Extracted text:

On his 30th Yahrzeit, remembering the leader of leaders who knew how to influence people

The Seventh Lubavitcher Rebbe, whose 30th yahrzeit is next week, left an enduring legacy


In his widely viewed Tedx talk, entitled “Everyday Leadership”, author Drew Dudley observed: “We’ve made leadership about changing the world, [but] there is no world. There’s only six billion understandings of it.”

He went on: “And if you change one person’s understanding of what they’re capable of, and how much people care about them, and how powerful an agent for change they can be in this world, you’ve changed them, and, they, in turn, can change others.”

A powerful example of this is that of the late Chief Rabbi, Lord Jonathan Sacks, of righteous memory. What many don’t know about this legendary religious figure is that he did not intend to become a rabbi at all.

Indeed, as he tells the story, he once shared his three top choices for a career with the Lubavitcher Rebbe, of sainted memory, which included barrister, economist or professor. The Rebbe wrote a line through all three and added one life- changing word: rabbi.

In Rabbi Sack’s words: “The Rebbe was the one who challenged me to go out and lead. And in so doing, he taught me something very important. The most transformative moments of your life happen when someone believes in you more than you believe in yourself.”

Imagine if that encounter hadn’t taken place. Our world would have been deprived of one of the greatest Jewish communicators of our time.

And the same is true of countless individuals whose sense of mission and purpose was activated or accentuated by the Rebbe when he guided them to see their own greatness.

One moving example is that of my former headmaster, Rabbi Moshe Yitzchak Hecht, of blessed memory, who, in 1941, was sent by the previous Rebbe to New Haven, Connecticut, to build up Jewish life and establish a local Jewish day school.

Task list:
a) Print the stretch of the Rebbe tribute from "Indeed, as he" through "changing word: rabbi.".
b) From the Rebbe tribute, list the careers Jonathan Sacks gave as his top choices before the Rebbe added his own.
Rely on the Rebbe tribute alone for everything that follows it.

Supplied data:
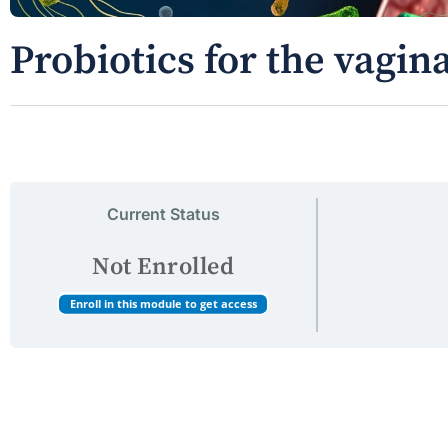
Probiotics for the vagi
Current Status
Not Enrolled
Enroll in this module to get access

Exercise answers:
a)
Indeed, as he tells the story, he once shared his three top choices for a career with the Lubavitcher Rebbe, of sainted memory, which included barrister, economist or professor. The Rebbe wrote a line through all three and added one life- changing word: rabbi.

b) barrister, economist, professor